I got a taxi to Psyche’s and over the next few days we did various seeing doctors and drinking with Lou things, until I, not hearing from the workshop went back to twist a few arms, not to any great effect, though we did decide that rather than fly in a whole heap of new parts in the hope that one of them would fix the problem, we would, sometime during the next week, methodically do tests and swap things around to arrive at a proper diagnosis. This took till the following Wednesday, when we discovered my valves were stuffed – I’d need a new head; one of the six injectors needed replacing (but not the $8,000 ecu which controls them); and seeing as the engine was in bits anyway, I might as well get new this and that, including a new turbo (which is a bit of a relief as they are inclined, as they age, to fly apart without warning).
But. A new head would have to come from Adelaide and would probably take a week to arrive, so let’s say next Friday, and then a week to put it all back together, so that’s October gone.
Psyche has friends to do the carer thing, so I decided to fly home. Which leads us to the next ‘but’. Darwin-Perth direct is so expensive ($1,200-1,400) that it is cheaper to fly via Sydney or Melbourne, which explains why the fine print for some of the cheaper flights says ‘2 stopovers, 16 hours’. I constructed my own dog-leg with Virgin, flew to Melbourne, had a two day layover while I visited mum and did some book shopping, then flew home this morning (Tue), saving a couple of hundred dollars in the process.

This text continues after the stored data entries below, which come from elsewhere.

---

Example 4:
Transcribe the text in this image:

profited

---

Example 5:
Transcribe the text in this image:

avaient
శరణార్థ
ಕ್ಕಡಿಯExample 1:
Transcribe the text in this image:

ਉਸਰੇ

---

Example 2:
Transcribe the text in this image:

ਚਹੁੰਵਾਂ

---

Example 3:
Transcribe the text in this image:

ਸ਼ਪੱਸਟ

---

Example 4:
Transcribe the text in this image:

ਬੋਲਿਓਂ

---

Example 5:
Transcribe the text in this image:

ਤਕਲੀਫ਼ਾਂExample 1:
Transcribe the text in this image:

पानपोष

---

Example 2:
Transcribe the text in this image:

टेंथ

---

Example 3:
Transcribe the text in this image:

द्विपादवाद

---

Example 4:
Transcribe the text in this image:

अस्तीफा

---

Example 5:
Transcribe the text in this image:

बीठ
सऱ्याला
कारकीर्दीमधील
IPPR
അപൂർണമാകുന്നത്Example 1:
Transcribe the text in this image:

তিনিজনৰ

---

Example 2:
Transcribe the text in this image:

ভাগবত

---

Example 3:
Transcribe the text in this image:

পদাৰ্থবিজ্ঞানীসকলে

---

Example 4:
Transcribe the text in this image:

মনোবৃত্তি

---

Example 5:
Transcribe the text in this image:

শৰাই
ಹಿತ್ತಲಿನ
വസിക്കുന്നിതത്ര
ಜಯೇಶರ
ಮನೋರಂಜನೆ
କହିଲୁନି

If you’ve been keeping up, you will now have in your head that I have in rapid succession purchased a new trailer, so there’s several tens of thousands of dollars; begun an engine rebuild, a second several tens of thousands of dollars; and done one trip in two months – yes, several tens etc. more. Things are going to be a bit tight for a while!
I forget what I listened to on the way up to Darwin, not Son of a Trickster, which I was saving for the home trip so it would be fresh in my mind as I wrote it up, and which, consequently is now another month late. At Psyche’s my heart wasn’t in blogging and I indulged in a couple of SF novels off her shelves.

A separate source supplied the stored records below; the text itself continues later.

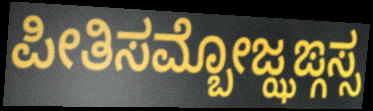
ಪೀತಿಸಮ್ಬೋಜ್ಝಙ್ಗಸ್ಸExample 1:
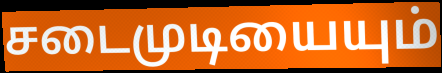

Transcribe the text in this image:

சடைமுடியையும்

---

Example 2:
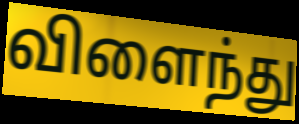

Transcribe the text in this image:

விளைந்து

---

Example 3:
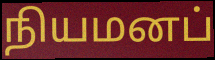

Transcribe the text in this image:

நியமனப்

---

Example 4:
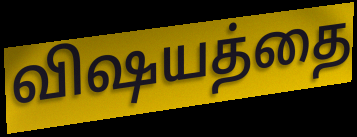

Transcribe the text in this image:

விஷயத்தை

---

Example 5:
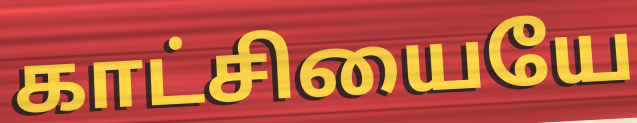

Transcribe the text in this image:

காட்சியையேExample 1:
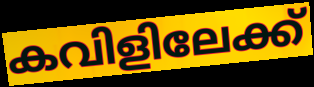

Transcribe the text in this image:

കവിളിലേക്ക്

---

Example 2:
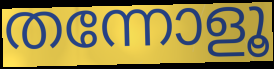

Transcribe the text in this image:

തന്നോളൂ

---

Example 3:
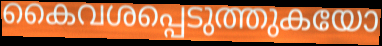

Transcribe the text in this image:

കൈവശപ്പെടുത്തുകയോ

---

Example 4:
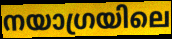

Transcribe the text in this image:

നയാഗ്രയിലെ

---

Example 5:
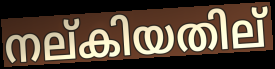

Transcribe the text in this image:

നല്കിയതില്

Corey J White (F,USA), Killing Gravity (2017)
Tricia Sullivan (F,Eng), Dreaming in Smoke (1998)
Since, I have mostly read Twitter and bits and pieces of mainstream news, though this morning I finally made inroads on Dorothy Hewett’s The Toucher which I have been carting around for months.
At the second-hand shop in Warrandyte I bought two hardbacks in beautiful condition, c/w dustjackets – DH Lawrence in Australia (1981) by Robert Darroch, and Pioneers on Parade by Miles Franklin and Dymphna Cusack (1939, A&R 1988 so a bicentenary pub.); plus In a Wilderness of Mirrors (1992) by Ric Throssell, KSP’s son. I reluctantly passed up another lovely hardback, Cuffy Mahony and other stories, by HH Richardson which I already have as a paperback.
Mum makes me cook tea. Here I am preparing a simple vegetarian moussaka.